Supplied passage:
Minor league affiliations
- Previous classes: Class D
- League: Western Pennsylvania League

Team data
- Previous names: Kittanning Infants (1907); Somerset Infants (1907); Piedmont (1907); Cumberland Rooters (1907); Latobe (1907);

= Cumberland Rooters =

The Cumberland Rooters were a minor league baseball club that played for a short time in the Western Pennsylvania League in 1907. The team was established in Latrobe, Pennsylvania as a team listed only as Latrobe, prior to the start of the season. On May 28, 1907 the franchise was forfeited to the league after posting a 7-10 record. The league then awarded the franchise to Cumberland, Maryland, who fielded the Cumberland Rooters. The team posted a 5-20 record, before relocating to Piedmont, West Virginia on June 27, 1907, as a team listed only as Piedmont. The club posted a 4-6 record while playing in Piedmont. However the club relocated yet again on July 11, 1907 to Somerset, Pennsylvania to become the Somerset Infants. The Infants then posted an 0-5 record, before it disbanded later that July.

Data extract:
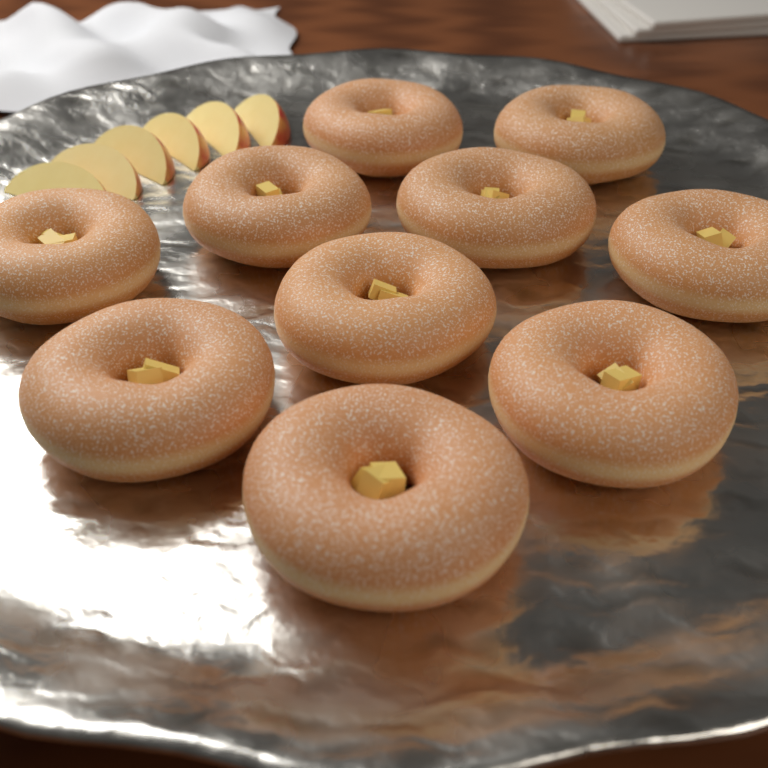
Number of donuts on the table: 10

Given problem:
Decide whether each statement agrees with the Cumberland Rooters passage, answering yes or no and quoting the passage's words that settle it. 1. The franchise was forfeited to the league on May 28, 1907. 2. The club had a winning record while playing in Piedmont. 3. The team fielded in Cumberland, Maryland was called the Cumberland Infants.

Complete response:
1. Yes: "On May 28, 1907 the franchise was forfeited to the league after posting a 7-10 record."
2. No: "The club posted a 4-6 record while playing in Piedmont."
3. No: "The league then awarded the franchise to Cumberland, Maryland, who fielded the Cumberland Rooters."